Hospital Data and Nursing-Sensitive Indicators
Hospital data on particular nursing-sensitive indicators can advance quality patient care throughout the hospital. For example, the data on the prevalence of pressure ulcers could be analyzed to determine best practices to reduce their occurrence. On the unit in the hospital where I work, an evidenced-based practice committee is in place to study issues such as pressure ulcers. They study what factors lead to the development of pressure ulcers in real-life scenerios, and thus develop best practice standards to determine how to prevent them from occurring. Hospital data on the use of restraint can also be analyzed to improve patient outcomes and satisfaction. This information could be scrutinized to determine if restraints were truly warranted in that particular situation, or if another method could have or should have been utilized first. Documentation should also be examined to determine if the patient was adequately cared for during this time period. In my hospital, the patient must be released from the restraints at least every two hours, and must be toileted at that time. The nurse must also do range of motion exercises with the extremities affected by the restraints. The skin and circulation should be assessed at this time. Every hour, the nurse is required to check the pulses in the extremity affected by the restraint. The nurse’s documentation should reflect that all of these assessments were performed and the appropriate precautions were taken.

Analysis of System Resources
As the nursing supervisor in this scenario involving Mr. J, I would utilize several resources to address and resolve the ethical issue. When I was first informed of the kosher meal mix-up, I would have informed the patient’s daughter of the mistake, and would have notified the dietary department of the mix-up. I also would have informed staff on the floor of the non-kosher meal served, and ask them in the future to double-check that the meal being served is the one that was ordered.

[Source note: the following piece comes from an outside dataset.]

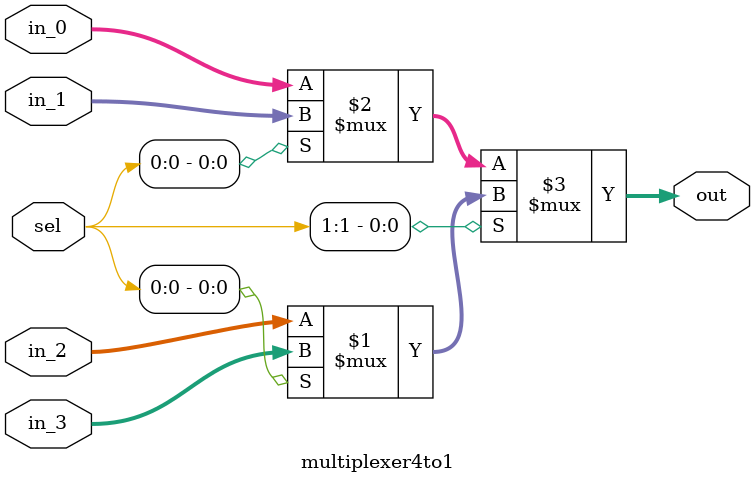
<source format=v>
module multiplexer4to1 (output[7:0] out, input[7:0] in_0, in_1, in_2, in_3, input[1:0] sel);
    assign out = (sel[1])?((sel[0])?in_3:in_2):((sel[0])?in_1:in_0);
endmodule

</source>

Another ethical issue that was encountered in this scenario was the development of a pressure ulcer and the use of restraints. The scenario does not indicate that the patient was combative, nor does it indicate if other methods were used prior to the initiation of restraints. As the nursing supervisor, I would ask the appropriate resources to audit the documentation, and analyze whether restraints were warranted in this situation. The ethics committee should also evaluate the situation. The patient also developed a pressure ulcer on his lower back. Pressure ulcers can and should be prevented in the hospital setting. Turning and repositioning every two hours, proper and timely cleaning up of incontinent episodes, proper cushioning of bony prominences, and appropriate bed mattresses will prevent the development of pressure ulcers. As the nursing supervisor, I again would assess whether the patient was properly cared for using the above criteria. The ethics committee would also be appropriate to refer this case to. If necessary, I would work to arrange a training session to refresh the nurses’ knowledge of caring for a patient in restraints, as well as pressure ulcer prevention. A wound care nurse, if available, should be consulted to obtain her expert opinion on methods to reduce pressure ulcer formation in this particular patient.

In conclusion, the scenario involving Mr. J was teeming with ethical dilemmas. An appropriate use and understanding of nursing-sensitive indicators could have prevented many of the issues presented. The hospital should utilize the data collected from this situation to prevent similar issues from occurring in the future. Finally, as the nursing supervisor, there are many tactics that I could utilize to address and resolve the ethical predicaments presented, and several resources that I could refer to for assistance with addressing the ethical issues.